STORED ROWS ::
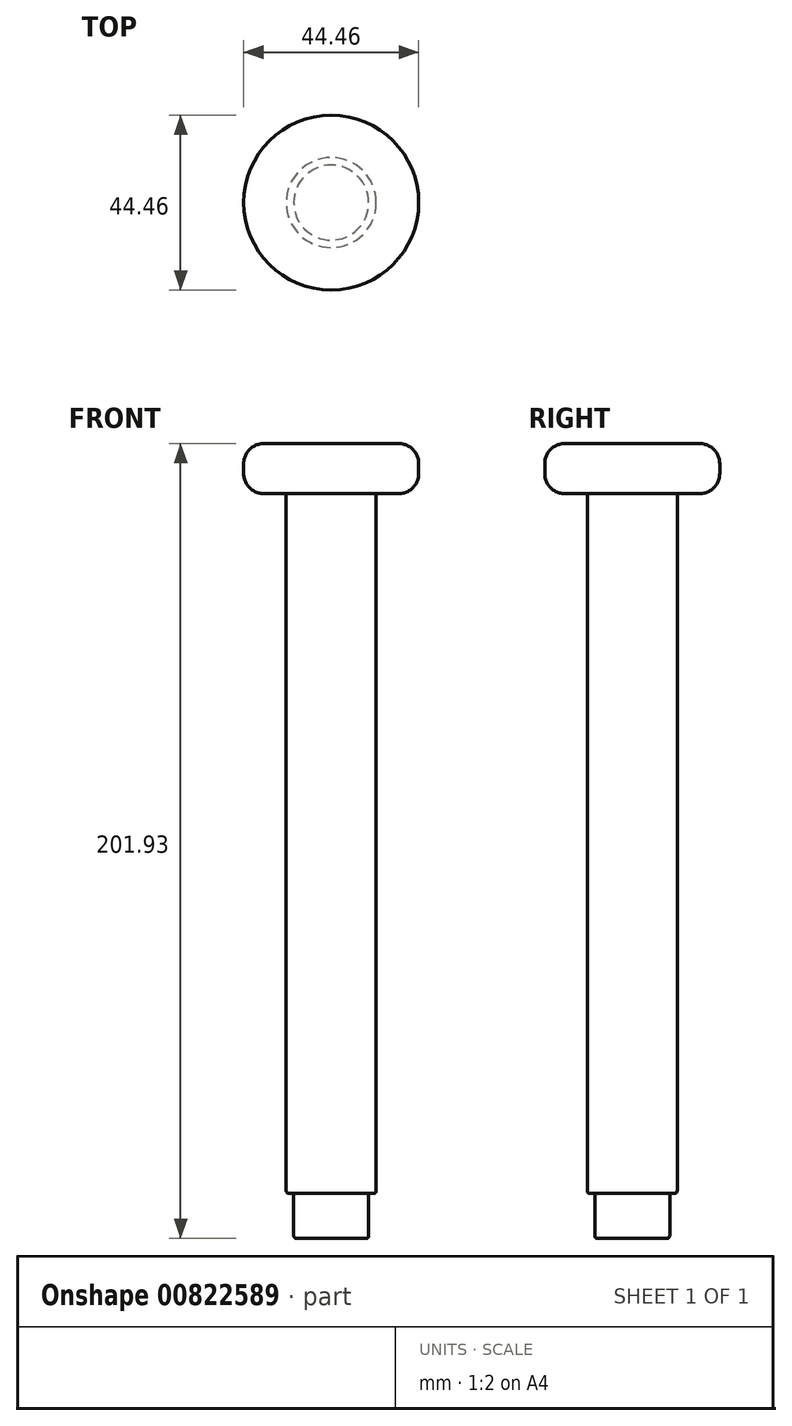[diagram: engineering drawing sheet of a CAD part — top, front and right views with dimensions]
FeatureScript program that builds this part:
annotation { "Feature Type Name" : "Feature", "Feature Type Description" : "" }
export const myFeature = defineFeature(function(context is Context, id is Id, definition is map)
    precondition{}
    {
        {
            var Q0;
            Q0=qCreatedBy(makeId("Top.planeOp"),FACE);
            var sketch = newSketch(context, id + "F0", { "sketchPlane" : qUnion([Q0])});
            skCircle(sketch, "E0", {"center": v(0, 0) * mm, "radius": 9.53 * mm});
            skSolve(sketch);
        }
        {
            var Q0;
            Q0 = qSketchRegion(id + "F0", true);
            extrude(context, id + "F1", {"entities" : qUnion([Q0]), "depth" : 11.43 * mm, "offsetDistance" : 25.4 * mm});
        }
        {
            var Q0;
            Q0=makeQuery(id+"F1.opExtrude","CAP_FACE",FACE,{"disambiguationData":[OSD([sQuery(id+"F0.wireOp",EDGE,"E0")])],"isStart":false});
            var sketch = newSketch(context, id + "F2", { "sketchPlane" : qUnion([Q0])});
            skCircle(sketch, "E1", {"center": v(0, 0) * mm, "radius": 11.43 * mm});
            skSolve(sketch);
        }
        {
            var Q0;
            Q0 = qSketchRegion(id + "F2", true);
            extrude(context, id + "F3", {"entities" : qUnion([Q0]), "operationType" : NewBodyOperationType.ADD, "depth" : 177.8 * mm, "offsetDistance" : 25.4 * mm});
        }
        {
            var Q0;
            Q0=makeQuery(id+"F3.opExtrude","CAP_FACE",FACE,{"disambiguationData":[OSD([sQuery(id+"F2.wireOp",EDGE,"E1")])],"isStart":false});
            var sketch = newSketch(context, id + "F4", { "sketchPlane" : qUnion([Q0])});
            skCircle(sketch, "E2", {"center": v(0, 0) * mm, "radius": 22.23 * mm});
            skSolve(sketch);
        }
        {
            var Q0;
            Q0 = qSketchRegion(id + "F4", true);
            extrude(context, id + "F5", {"entities" : qUnion([Q0]), "operationType" : NewBodyOperationType.ADD, "depth" : 12.7 * mm, "offsetDistance" : 25.4 * mm});
        }
        {
            var Q0;
            Q0=makeQuery(id+"F5.opExtrude","CAP_FACE",FACE,{"disambiguationData":[OSD([sQuery(id+"F4.wireOp",EDGE,"E2")])],"isStart":false});
            var Q1;
            Q1=makeQuery(id+"F5.opExtrude","CAP_EDGE",EDGE,{"disambiguationData":[OSD([sQuery(id+"F4.wireOp",EDGE,"E2")])],"isStart":true});
            fillet(context, id + "F6", {"entities" : qUnion([Q0, Q1]), "tangentPropagation" : true, "radius" : 5.08 * mm, "defaultsChanged" : false, "vertexSettings" : [], "allowEdgeOverflow" : false});
        }
        {
            var Q0;
            Q0=makeQuery(id+"F3.opExtrude","CAP_EDGE",EDGE,{"disambiguationData":[OSD([sQuery(id+"F2.wireOp",EDGE,"E1")])],"isStart":true});
            var Q1;
            Q1=makeQuery(id+"F1.opExtrude","CAP_EDGE",EDGE,{"disambiguationData":[OSD([sQuery(id+"F0.wireOp",EDGE,"E0")])],"isStart":true});
            fillet(context, id + "F7", {"entities" : qUnion([Q0, Q1]), "tangentPropagation" : true, "radius" : 0.64 * mm, "defaultsChanged" : true, "vertexSettings" : [], "allowEdgeOverflow" : false});
        }
    });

EXERCISE DIRECTIONS ::
Please show each line of the records above that contains the string "allowEdgeOverflow", copied in full. Case counts.

RESPONSE ::
            fillet(context, id + "F6", {"entities" : qUnion([Q0, Q1]), "tangentPropagation" : true, "radius" : 5.08 * mm, "defaultsChanged" : false, "vertexSettings" : [], "allowEdgeOverflow" : false});
            fillet(context, id + "F7", {"entities" : qUnion([Q0, Q1]), "tangentPropagation" : true, "radius" : 0.64 * mm, "defaultsChanged" : true, "vertexSettings" : [], "allowEdgeOverflow" : false});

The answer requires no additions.